Viele Menschen in Deutschland waren zuletzt krank. Der Beginn der Grippesaison ließ bislang aber auf sich warten. Jetzt hat das Robert Koch-Institut ihn offiziell ausgerufen.
Grippewelle in Deutschland hat begonnen: RKI rät zur Impfung

Das Robert Koch-Institut meldete bereits im Dezember einen signifikanten Anstieg der Grippefälle – nun wurde dies von den Experten bestätigt: Die Grippewelle hat in Deutschland begonnen. Gemäß der Definition des RKI wird der Beginn rückwirkend auf die Woche bis zum 16. Dezember 2023 datiert, wie aus einem am Mittwochabend veröffentlichten Bericht hervorgeht.
Im RKI werden regelmäßig Proben von Patienten mit Symptomen einer akuten Atemwegsinfektion im Nationalen Referenzzentrum für Influenzaviren untersucht. Vereinfacht gesagt spricht man laut den Experten vom Beginn der Grippewelle, wenn Influenzaviren in jeder fünften Patientenprobe nachgewiesen werden.
Laut dem Bericht wurden dem RKI bisher knapp 9000 Grippefälle durch Laboranalysen für die Wochen zwischen dem 18. und dem 31. Dezember übermittelt. Aufgrund der Feiertage können die Zahlen für die letzte Dezemberwoche jedoch nur begrenzt bewertet werden, da in dieser Zeit weniger getestet wird. Insgesamt wurden dem Institut seit Oktober rund 16.600 Grippefälle gemeldet.
Vorherrschende Virenart erstmals 2009 als Schweinegrippe aufgetreten
Gemäß dem aktuellen Bericht wurden zuletzt am meisten Influenza A(H1N1)pdm09-Viren festgestellt. Vor allem Kinder im schulpflichtigen Alter und junge Erwachsene sind betroffen. Das RKI schreibt auf seiner Website über diesen Subtyp, dass er während der Grippe-Pandemie 2009 erstmals aufgetreten ist: als sogenannte Schweinegrippe.
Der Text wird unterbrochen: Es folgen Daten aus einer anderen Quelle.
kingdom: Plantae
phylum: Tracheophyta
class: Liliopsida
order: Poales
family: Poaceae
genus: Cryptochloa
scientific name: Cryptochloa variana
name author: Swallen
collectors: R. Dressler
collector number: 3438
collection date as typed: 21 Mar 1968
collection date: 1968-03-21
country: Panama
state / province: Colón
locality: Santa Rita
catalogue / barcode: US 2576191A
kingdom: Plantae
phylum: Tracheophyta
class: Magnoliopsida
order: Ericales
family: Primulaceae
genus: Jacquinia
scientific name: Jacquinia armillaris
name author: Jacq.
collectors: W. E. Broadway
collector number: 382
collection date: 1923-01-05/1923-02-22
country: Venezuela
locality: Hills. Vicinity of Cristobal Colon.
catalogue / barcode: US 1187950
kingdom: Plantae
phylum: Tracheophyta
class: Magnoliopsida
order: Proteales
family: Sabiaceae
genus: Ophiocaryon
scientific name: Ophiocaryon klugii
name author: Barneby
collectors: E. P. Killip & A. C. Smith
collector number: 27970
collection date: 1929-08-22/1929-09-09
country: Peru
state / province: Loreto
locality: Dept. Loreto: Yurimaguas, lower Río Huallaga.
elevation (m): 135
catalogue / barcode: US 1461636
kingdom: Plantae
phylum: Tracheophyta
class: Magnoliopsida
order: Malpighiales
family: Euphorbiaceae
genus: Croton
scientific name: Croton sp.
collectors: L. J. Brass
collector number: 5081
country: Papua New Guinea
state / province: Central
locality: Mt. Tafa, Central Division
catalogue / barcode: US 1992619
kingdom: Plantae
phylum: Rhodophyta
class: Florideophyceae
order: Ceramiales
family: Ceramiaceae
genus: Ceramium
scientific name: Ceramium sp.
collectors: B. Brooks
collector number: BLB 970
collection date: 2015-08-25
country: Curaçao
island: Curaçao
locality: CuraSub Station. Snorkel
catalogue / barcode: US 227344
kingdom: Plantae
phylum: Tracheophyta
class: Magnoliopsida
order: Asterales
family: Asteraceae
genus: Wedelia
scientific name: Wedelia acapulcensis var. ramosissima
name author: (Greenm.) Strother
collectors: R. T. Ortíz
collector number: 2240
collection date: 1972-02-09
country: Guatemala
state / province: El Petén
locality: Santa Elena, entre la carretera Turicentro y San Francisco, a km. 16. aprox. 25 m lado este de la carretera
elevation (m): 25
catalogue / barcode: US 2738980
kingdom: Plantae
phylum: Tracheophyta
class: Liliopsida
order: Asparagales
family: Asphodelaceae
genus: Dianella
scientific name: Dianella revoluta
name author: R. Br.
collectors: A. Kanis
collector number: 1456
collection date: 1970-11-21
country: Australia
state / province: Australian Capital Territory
Seitdem zirkuliert er auch saisonal in Deutschland, zuletzt deutlich in der Saison 2018/19.
Bei Grippewellen, in denen dieser Erreger dominierte, sei bislang zu beobachten gewesen, dass es auch bei jüngeren Erwachsenen und Kindern zu sehr schweren Erkrankungen und Todesfällen gekommen sei, insbesondere wenn Grundkrankheiten vorlagen. «Insgesamt sind solche schweren Verläufe bei jungen Menschen aber selten.»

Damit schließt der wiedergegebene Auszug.